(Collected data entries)
⁂

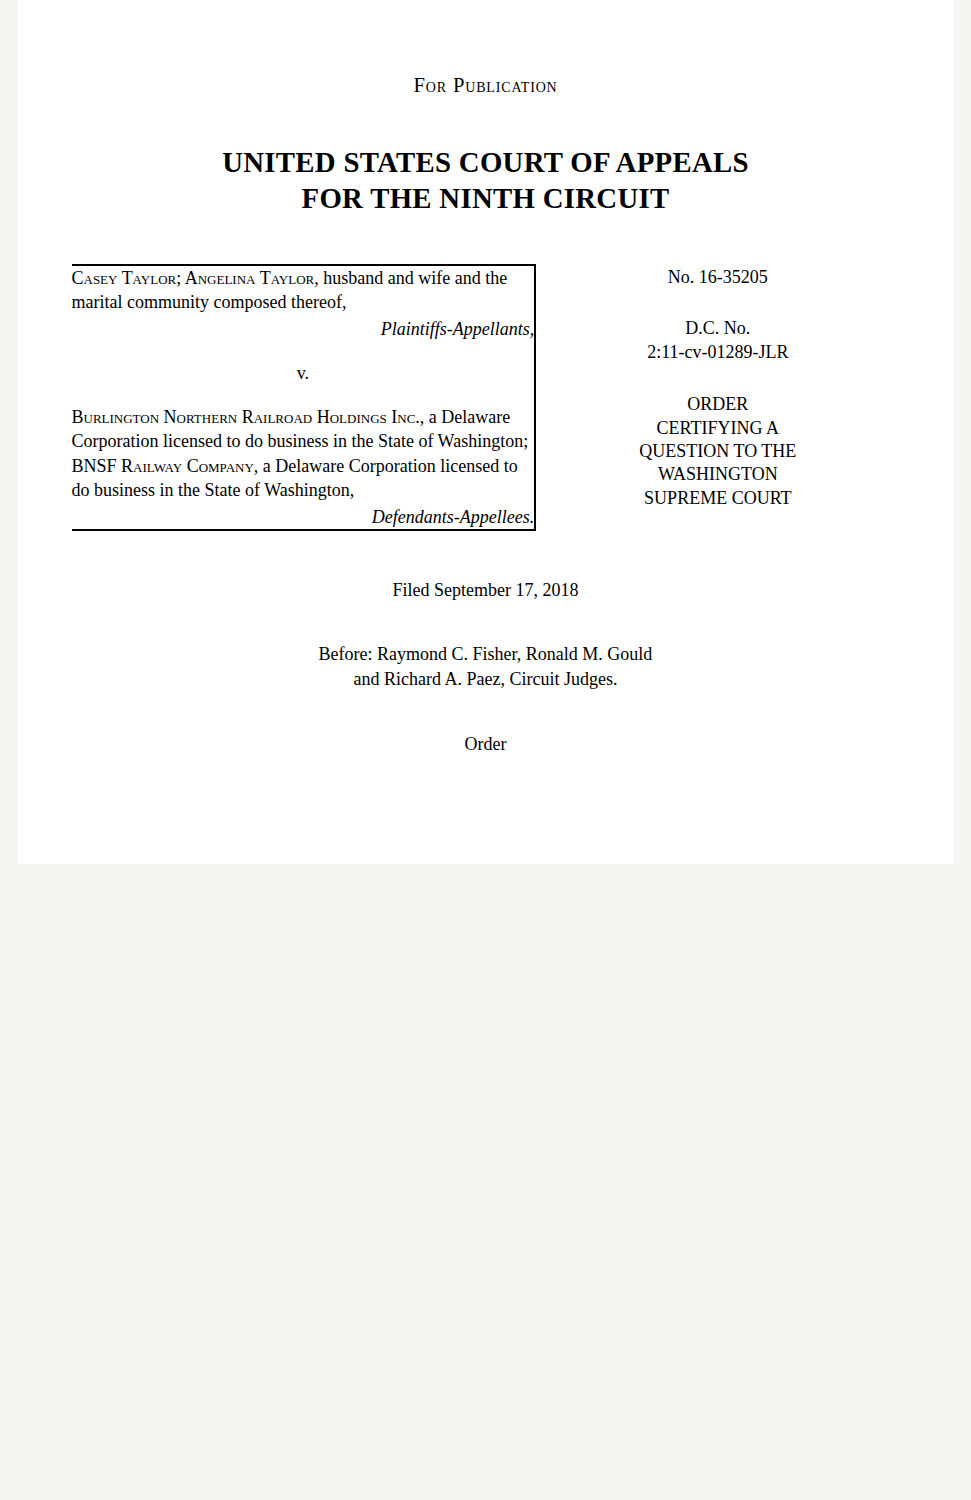For Publication
UNITED STATES COURT OF APPEALS
FOR THE NINTH CIRCUIT
| Casey Taylor; Angelina Taylor , husband and wife and the marital community composed thereof, Plaintiffs-Appellants, v. Burlington Northern Railroad Holdings Inc. , a Delaware Corporation licensed to do business in the State of Washington; BNSF Railway Company , a Delaware Corporation licensed to do business in the State of Washington, Defendants-Appellees. | No. 16-35205 D.C. No. 2:11-cv-01289-JLR ORDER CERTIFYING A QUESTION TO THE WASHINGTON SUPREME COURT |
Filed September 17, 2018
Before: Raymond C. Fisher, Ronald M. Gould
and Richard A. Paez, Circuit Judges.
Order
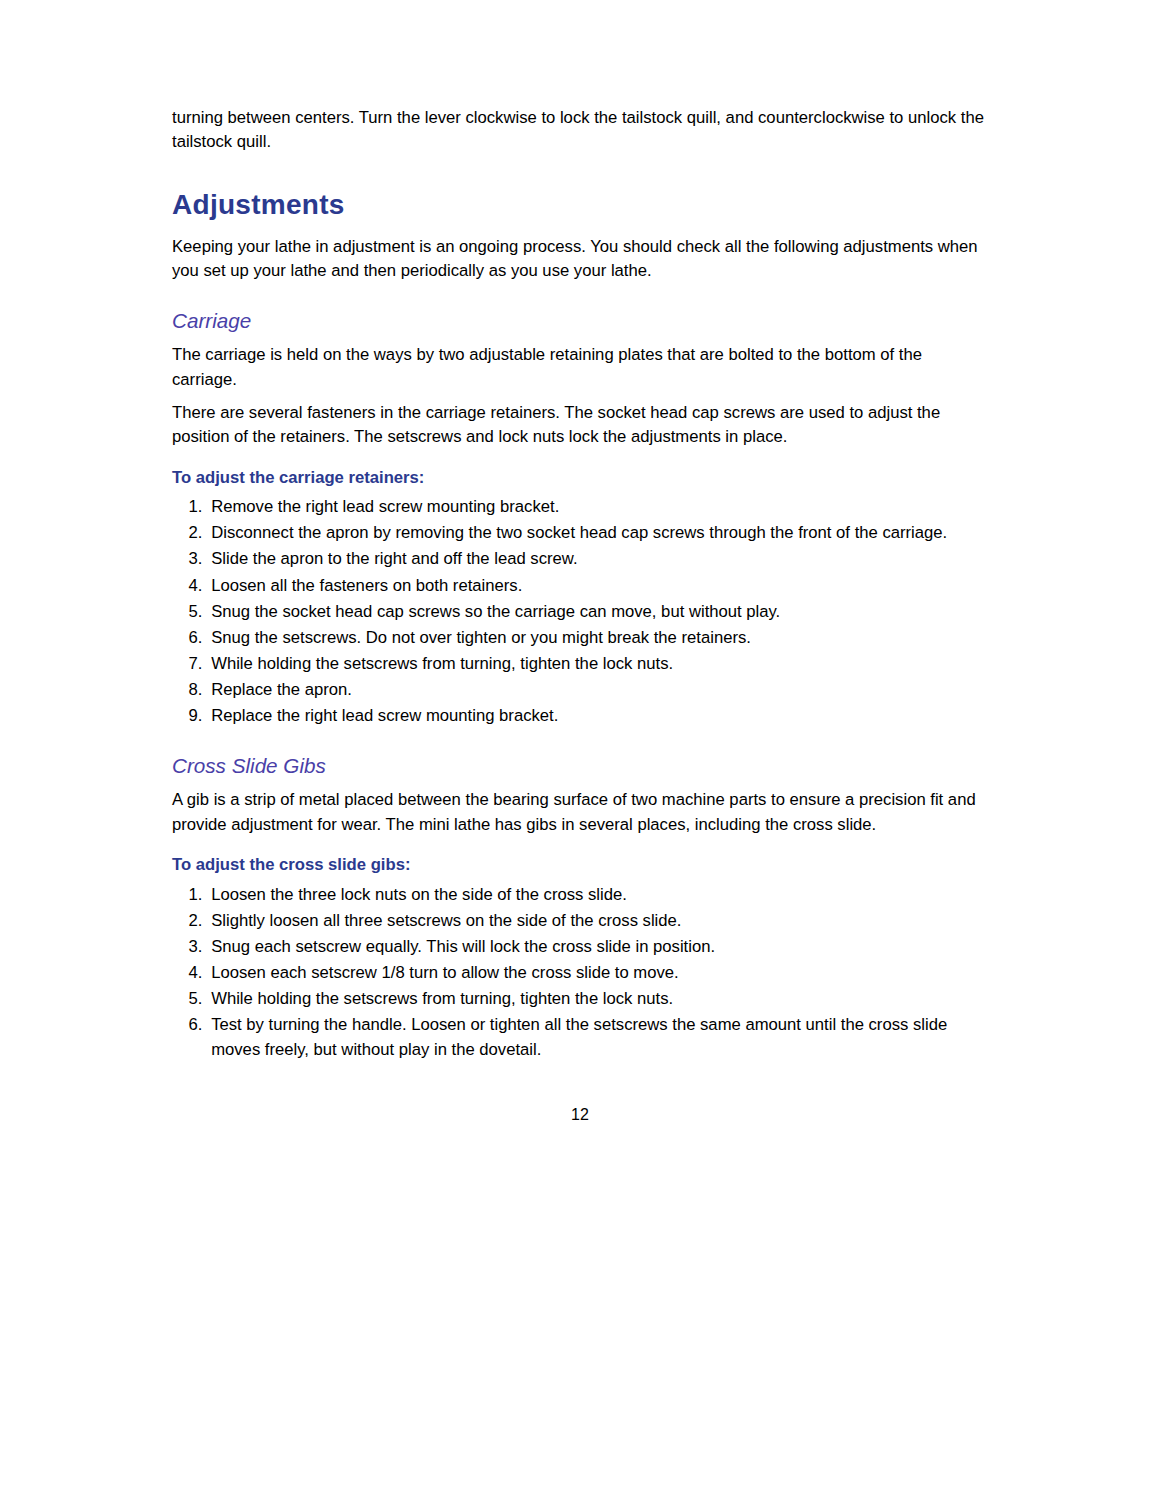turning between centers. Turn the lever clockwise to lock the tailstock quill, and counterclockwise to unlock the tailstock quill.
Adjustments
Keeping your lathe in adjustment is an ongoing process. You should check all the following adjustments when you set up your lathe and then periodically as you use your lathe.
Carriage
The carriage is held on the ways by two adjustable retaining plates that are bolted to the bottom of the carriage.
There are several fasteners in the carriage retainers. The socket head cap screws are used to adjust the position of the retainers. The setscrews and lock nuts lock the adjustments in place.
To adjust the carriage retainers:
Remove the right lead screw mounting bracket.
Disconnect the apron by removing the two socket head cap screws through the front of the carriage.
Slide the apron to the right and off the lead screw.
Loosen all the fasteners on both retainers.
Snug the socket head cap screws so the carriage can move, but without play.
Snug the setscrews. Do not over tighten or you might break the retainers.
While holding the setscrews from turning, tighten the lock nuts.
Replace the apron.
Replace the right lead screw mounting bracket.
Cross Slide Gibs
A gib is a strip of metal placed between the bearing surface of two machine parts to ensure a precision fit and provide adjustment for wear. The mini lathe has gibs in several places, including the cross slide.
To adjust the cross slide gibs:
Loosen the three lock nuts on the side of the cross slide.
Slightly loosen all three setscrews on the side of the cross slide.
Snug each setscrew equally. This will lock the cross slide in position.
Loosen each setscrew 1/8 turn to allow the cross slide to move.
While holding the setscrews from turning, tighten the lock nuts.
Test by turning the handle. Loosen or tighten all the setscrews the same amount until the cross slide moves freely, but without play in the dovetail.
12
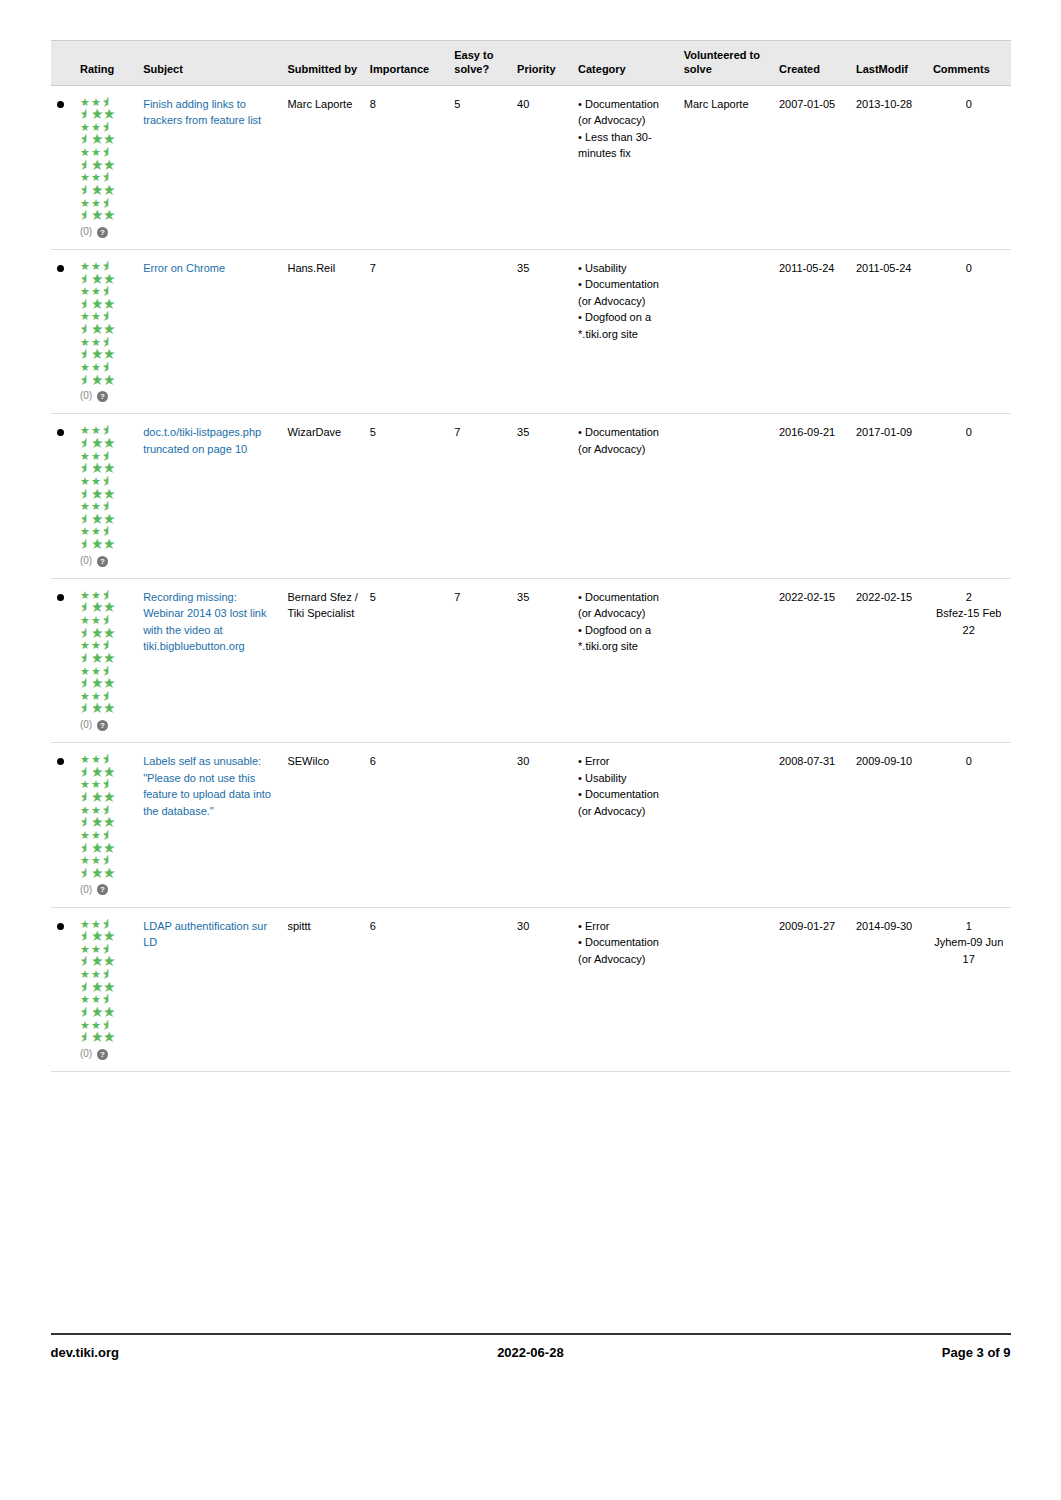| | Rating | Subject | Submitted by | Importance | Easy to solve? | Priority | Category | Volunteered to solve | Created | LastModif | Comments |
| --- | --- | --- | --- | --- | --- | --- | --- | --- | --- | --- | --- |
| | ★★⯨ ⯨★★ ★★⯨ ⯨★★ ★★⯨ ⯨★★ ★★⯨ ⯨★★ ★★⯨ ⯨★★ (0) ? | Finish adding links to trackers from feature list | Marc Laporte | 8 | 5 | 40 | • Documentation (or Advocacy) • Less than 30-minutes fix | Marc Laporte | 2007-01-05 | 2013-10-28 | 0 |
| | ★★⯨ ⯨★★ ★★⯨ ⯨★★ ★★⯨ ⯨★★ ★★⯨ ⯨★★ ★★⯨ ⯨★★ (0) ? | Error on Chrome | Hans.Reil | 7 | | 35 | • Usability • Documentation (or Advocacy) • Dogfood on a *.tiki.org site | | 2011-05-24 | 2011-05-24 | 0 |
| | ★★⯨ ⯨★★ ★★⯨ ⯨★★ ★★⯨ ⯨★★ ★★⯨ ⯨★★ ★★⯨ ⯨★★ (0) ? | doc.t.o/tiki-listpages.php truncated on page 10 | WizarDave | 5 | 7 | 35 | • Documentation (or Advocacy) | | 2016-09-21 | 2017-01-09 | 0 |
| | ★★⯨ ⯨★★ ★★⯨ ⯨★★ ★★⯨ ⯨★★ ★★⯨ ⯨★★ ★★⯨ ⯨★★ (0) ? | Recording missing: Webinar 2014 03 lost link with the video at tiki.bigbluebutton.org | Bernard Sfez / Tiki Specialist | 5 | 7 | 35 | • Documentation (or Advocacy) • Dogfood on a *.tiki.org site | | 2022-02-15 | 2022-02-15 | 2 Bsfez-15 Feb 22 |
| | ★★⯨ ⯨★★ ★★⯨ ⯨★★ ★★⯨ ⯨★★ ★★⯨ ⯨★★ ★★⯨ ⯨★★ (0) ? | Labels self as unusable: "Please do not use this feature to upload data into the database." | SEWilco | 6 | | 30 | • Error • Usability • Documentation (or Advocacy) | | 2008-07-31 | 2009-09-10 | 0 |
| | ★★⯨ ⯨★★ ★★⯨ ⯨★★ ★★⯨ ⯨★★ ★★⯨ ⯨★★ ★★⯨ ⯨★★ (0) ? | LDAP authentification sur LD | spittt | 6 | | 30 | • Error • Documentation (or Advocacy) | | 2009-01-27 | 2014-09-30 | 1 Jyhem-09 Jun 17 |
dev.tiki.org Page 3 of 9
2022-06-28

⁂

> What to work on: Above are some records. Copy each of their lines that holds the string "without".

> Output of the exercise:
Snug the socket head cap screws so the carriage can move, but without play.
Test by turning the handle. Loosen or tighten all the setscrews the same amount until the cross slide moves freely, but without play in the dovetail.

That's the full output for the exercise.